*PROVIDED PASSAGE:*
== Segment start ==
## Exercise 0 : Preprocessing Text Data

In [44]:
from sklearn.datasets import fetch_20newsgroups
import string
import nltk
from nltk.corpus import stopwords
nltk.download('stopwords')

import numpy as np
import math

from sklearn.model_selection import train_test_split

[nltk_data] Downloading package stopwords to /home/jaisu/nltk_data...
[nltk_data]   Package stopwords is already up-to-date!


#### Import data

In [35]:
categories = ['sci.med', 'comp.graphics']
train = fetch_20newsgroups(subset='train', categories=categories, shuffle=True, random_state=42)

#### Preprocess text data

In [36]:
# Initialize vocabulary
vocabulary={}
ind = 0

def preprocess_text(text_data):
    """
    Removes punctuation marks, special characters, lower case text, removes stop words and creates list of words
    Returns: list of words
    """
    text_data = text_data.translate(str.maketrans('', '', string.punctuation))

    text_data = text_data.replace('\n', ' ')

    text_list = text_data.split(' ')
== Segment end ==
*PROVIDED MATERIAL:*
== Segment start ==
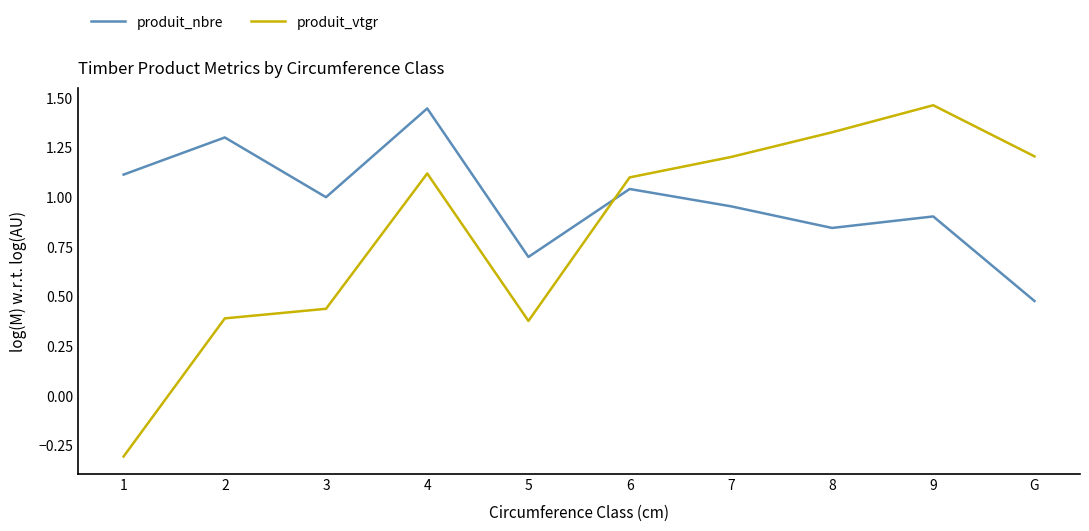

Which series has the largest total across all categories?

produit_nbre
== Segment end ==
*WRITTEN TASK A:* Which two newsgroup categories does the preprocessing notebook load for training?
*WRITTEN TASK B:* Retype everything in the preprocessing notebook from "from sklearn.model_selection import" down to "is already up-to-date!".

*WRITTEN SOLUTION A:* 'sci.med' and 'comp.graphics'

*WRITTEN SOLUTION B:*
from sklearn.model_selection import train_test_split

[nltk_data] Downloading package stopwords to /home/jaisu/nltk_data...
[nltk_data]   Package stopwords is already up-to-date!